I forget that this unfettered space is just yawning here, more patient than any soul would bother. When the first itch to write comes and those tiny psychic cracks appear, I thrash about wildly, not knowing where or who to unleash the fury of words upon. And then, every once in a while, I remember how I thought at the beginning of the pajamapocalypse that I would write my way through it – write myself out of it.
That did not happen.
Instead, I cocooned in the blue room with a pair of ageing greyhounds and the brainy boy, arguing Karamazovs and Brontes. No voices were raised in the making of my COVID-delayed divorce. It still feels incomplete somehow, or at least anticlimactic. The world went into slow-mo and the mental health of the human population went to shit, which was doubly bad for those of us who were already a little wobbly.

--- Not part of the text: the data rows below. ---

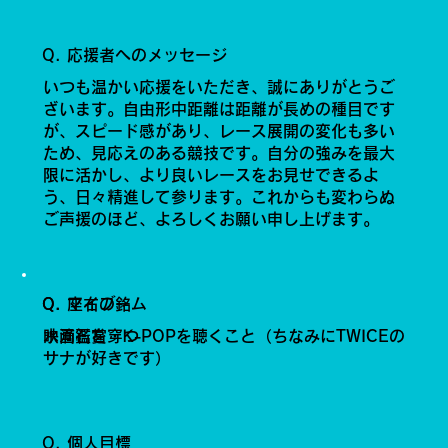
Q. 応援者へのメッセージ
いつも温かい応援をいただき、誠にありがとうご
ざいます。自由形中距離は距離が長めの種目です
が、スピード感があり、レース展開の変化も多い
ため、見応えのある競技です。自分の強みを最大
限に活かし、より良いレースをお見せできるよ
う、日々精進して参ります。これからも変わらぬ
ご声援のほど、よろしくお願い申し上げます。
Q. 座右の銘
Q. マイブーム
水滴石を穿つ
映画鑑賞・K-POPを聴くこと（ちなみにTWICEの
サナが好きです）
Q. 個人目標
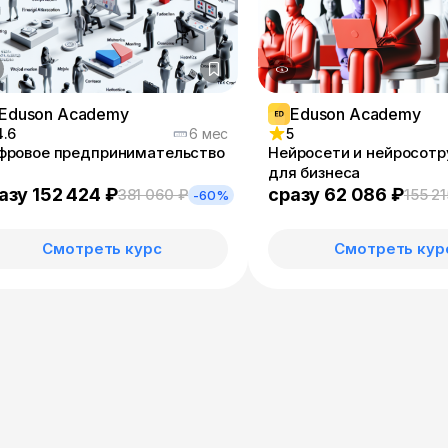
Eduson Academy
Eduson Academy
4.6
6 мес
5
фровое предпринимательство
Нейросети и нейросотр
для бизнеса
азу 152 424 ₽
сразу 62 086 ₽
381 060 ₽
155 21
-60%
Смотреть курс
Смотреть кур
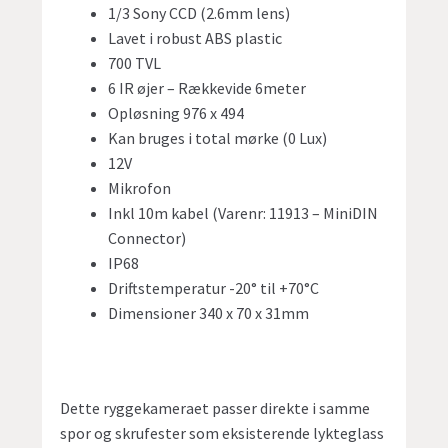
1/3 Sony CCD (2.6mm lens)
Lavet i robust ABS plastic
700 TVL
6 IR øjer – Rækkevide 6meter
Opløsning 976 x 494
Kan bruges i total mørke (0 Lux)
12V
Mikrofon
Inkl 10m kabel (Varenr: 11913 – MiniDIN
Connector)
IP68
Driftstemperatur -20° til +70°C
Dimensioner 340 x 70 x 31mm
Dette ryggekameraet passer direkte i samme
spor og skrufester som eksisterende lykteglass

In an incredibly unhelpful move, I drank like a fish, stopped picking up the phone and spent more time than I’d like to admit arranging candles and religious icons on the shelf above what used to be my closet.

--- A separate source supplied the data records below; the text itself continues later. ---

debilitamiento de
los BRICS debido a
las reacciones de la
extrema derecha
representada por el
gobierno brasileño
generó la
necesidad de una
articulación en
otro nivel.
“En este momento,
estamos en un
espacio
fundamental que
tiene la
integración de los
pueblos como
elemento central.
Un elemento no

It was always going to have to happen like this. I was always going to have to start again and again until I can, until I DO write myself out of it. So I come here, and am both embarrassed and deeply moved to find the place in order, doors unlocked, cupboards stocked, and the gracious gift of a blank page in front of me. [ Thanks B. for indulging me.]
So yeah, there’s a crack in everything, and you know what that means.
I’ll see you sooner rather than later, though it should be noted that by “you” I mostly mean “me and maybe B., if like he gets some kind of notification when I remember to post.